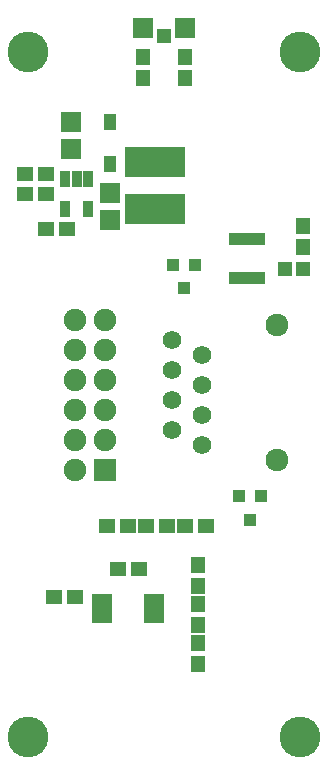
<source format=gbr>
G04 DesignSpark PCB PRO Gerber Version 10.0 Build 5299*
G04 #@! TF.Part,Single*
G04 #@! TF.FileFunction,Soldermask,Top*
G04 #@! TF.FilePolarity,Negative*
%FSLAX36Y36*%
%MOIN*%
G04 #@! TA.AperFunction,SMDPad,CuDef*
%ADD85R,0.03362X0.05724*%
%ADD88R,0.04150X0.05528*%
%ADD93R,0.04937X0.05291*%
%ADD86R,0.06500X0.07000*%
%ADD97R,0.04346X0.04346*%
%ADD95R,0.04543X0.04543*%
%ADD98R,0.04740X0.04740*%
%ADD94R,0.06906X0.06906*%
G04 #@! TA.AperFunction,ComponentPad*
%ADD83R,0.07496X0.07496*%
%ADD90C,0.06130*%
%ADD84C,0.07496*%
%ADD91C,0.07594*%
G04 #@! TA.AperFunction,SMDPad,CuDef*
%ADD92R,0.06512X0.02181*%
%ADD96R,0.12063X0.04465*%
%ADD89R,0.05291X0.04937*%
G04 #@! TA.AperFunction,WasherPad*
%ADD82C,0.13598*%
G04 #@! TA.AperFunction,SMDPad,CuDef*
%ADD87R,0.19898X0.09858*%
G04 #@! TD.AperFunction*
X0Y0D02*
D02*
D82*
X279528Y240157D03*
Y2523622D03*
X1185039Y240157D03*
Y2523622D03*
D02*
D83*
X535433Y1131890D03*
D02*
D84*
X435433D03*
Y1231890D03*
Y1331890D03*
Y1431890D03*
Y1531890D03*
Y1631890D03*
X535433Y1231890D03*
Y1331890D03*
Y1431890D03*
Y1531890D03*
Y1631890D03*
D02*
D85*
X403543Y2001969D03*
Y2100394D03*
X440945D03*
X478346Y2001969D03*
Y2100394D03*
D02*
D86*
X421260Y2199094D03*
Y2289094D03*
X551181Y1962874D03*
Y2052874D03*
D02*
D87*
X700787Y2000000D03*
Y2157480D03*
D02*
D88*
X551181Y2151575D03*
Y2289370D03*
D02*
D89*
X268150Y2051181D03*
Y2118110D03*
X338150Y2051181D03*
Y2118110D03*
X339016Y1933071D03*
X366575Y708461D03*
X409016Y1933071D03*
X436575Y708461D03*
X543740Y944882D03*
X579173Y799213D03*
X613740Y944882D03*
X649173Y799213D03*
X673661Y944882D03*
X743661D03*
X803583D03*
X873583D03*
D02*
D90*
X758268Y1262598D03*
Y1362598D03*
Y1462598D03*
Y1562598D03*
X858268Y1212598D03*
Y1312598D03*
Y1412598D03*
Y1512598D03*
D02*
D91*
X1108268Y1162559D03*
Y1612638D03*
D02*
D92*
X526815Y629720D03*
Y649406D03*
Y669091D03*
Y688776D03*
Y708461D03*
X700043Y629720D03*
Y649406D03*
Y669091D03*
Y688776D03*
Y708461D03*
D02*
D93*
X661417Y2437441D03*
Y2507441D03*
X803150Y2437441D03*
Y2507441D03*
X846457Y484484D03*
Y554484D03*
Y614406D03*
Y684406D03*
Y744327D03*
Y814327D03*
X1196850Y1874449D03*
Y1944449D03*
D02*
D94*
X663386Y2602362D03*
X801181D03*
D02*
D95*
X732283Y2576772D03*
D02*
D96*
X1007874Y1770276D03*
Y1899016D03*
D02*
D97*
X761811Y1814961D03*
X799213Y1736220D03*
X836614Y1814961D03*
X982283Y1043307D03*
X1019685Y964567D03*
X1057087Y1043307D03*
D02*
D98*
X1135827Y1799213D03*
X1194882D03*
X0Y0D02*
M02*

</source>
= = =
» Work to complete
Without the pictures, output the full listing exactly as it stands.

» Result of this task
<source format=gbr>
G04 DesignSpark PCB PRO Gerber Version 10.0 Build 5299*
G04 #@! TF.Part,Single*
G04 #@! TF.FileFunction,Soldermask,Top*
G04 #@! TF.FilePolarity,Negative*
%FSLAX36Y36*%
%MOIN*%
G04 #@! TA.AperFunction,SMDPad,CuDef*
%ADD85R,0.03362X0.05724*%
%ADD88R,0.04150X0.05528*%
%ADD93R,0.04937X0.05291*%
%ADD86R,0.06500X0.07000*%
%ADD97R,0.04346X0.04346*%
%ADD95R,0.04543X0.04543*%
%ADD98R,0.04740X0.04740*%
%ADD94R,0.06906X0.06906*%
G04 #@! TA.AperFunction,ComponentPad*
%ADD83R,0.07496X0.07496*%
%ADD90C,0.06130*%
%ADD84C,0.07496*%
%ADD91C,0.07594*%
G04 #@! TA.AperFunction,SMDPad,CuDef*
%ADD92R,0.06512X0.02181*%
%ADD96R,0.12063X0.04465*%
%ADD89R,0.05291X0.04937*%
G04 #@! TA.AperFunction,WasherPad*
%ADD82C,0.13598*%
G04 #@! TA.AperFunction,SMDPad,CuDef*
%ADD87R,0.19898X0.09858*%
G04 #@! TD.AperFunction*
X0Y0D02*
D02*
D82*
X279528Y240157D03*
Y2523622D03*
X1185039Y240157D03*
Y2523622D03*
D02*
D83*
X535433Y1131890D03*
D02*
D84*
X435433D03*
Y1231890D03*
Y1331890D03*
Y1431890D03*
Y1531890D03*
Y1631890D03*
X535433Y1231890D03*
Y1331890D03*
Y1431890D03*
Y1531890D03*
Y1631890D03*
D02*
D85*
X403543Y2001969D03*
Y2100394D03*
X440945D03*
X478346Y2001969D03*
Y2100394D03*
D02*
D86*
X421260Y2199094D03*
Y2289094D03*
X551181Y1962874D03*
Y2052874D03*
D02*
D87*
X700787Y2000000D03*
Y2157480D03*
D02*
D88*
X551181Y2151575D03*
Y2289370D03*
D02*
D89*
X268150Y2051181D03*
Y2118110D03*
X338150Y2051181D03*
Y2118110D03*
X339016Y1933071D03*
X366575Y708461D03*
X409016Y1933071D03*
X436575Y708461D03*
X543740Y944882D03*
X579173Y799213D03*
X613740Y944882D03*
X649173Y799213D03*
X673661Y944882D03*
X743661D03*
X803583D03*
X873583D03*
D02*
D90*
X758268Y1262598D03*
Y1362598D03*
Y1462598D03*
Y1562598D03*
X858268Y1212598D03*
Y1312598D03*
Y1412598D03*
Y1512598D03*
D02*
D91*
X1108268Y1162559D03*
Y1612638D03*
D02*
D92*
X526815Y629720D03*
Y649406D03*
Y669091D03*
Y688776D03*
Y708461D03*
X700043Y629720D03*
Y649406D03*
Y669091D03*
Y688776D03*
Y708461D03*
D02*
D93*
X661417Y2437441D03*
Y2507441D03*
X803150Y2437441D03*
Y2507441D03*
X846457Y484484D03*
Y554484D03*
Y614406D03*
Y684406D03*
Y744327D03*
Y814327D03*
X1196850Y1874449D03*
Y1944449D03*
D02*
D94*
X663386Y2602362D03*
X801181D03*
D02*
D95*
X732283Y2576772D03*
D02*
D96*
X1007874Y1770276D03*
Y1899016D03*
D02*
D97*
X761811Y1814961D03*
X799213Y1736220D03*
X836614Y1814961D03*
X982283Y1043307D03*
X1019685Y964567D03*
X1057087Y1043307D03*
D02*
D98*
X1135827Y1799213D03*
X1194882D03*
X0Y0D02*
M02*

</source>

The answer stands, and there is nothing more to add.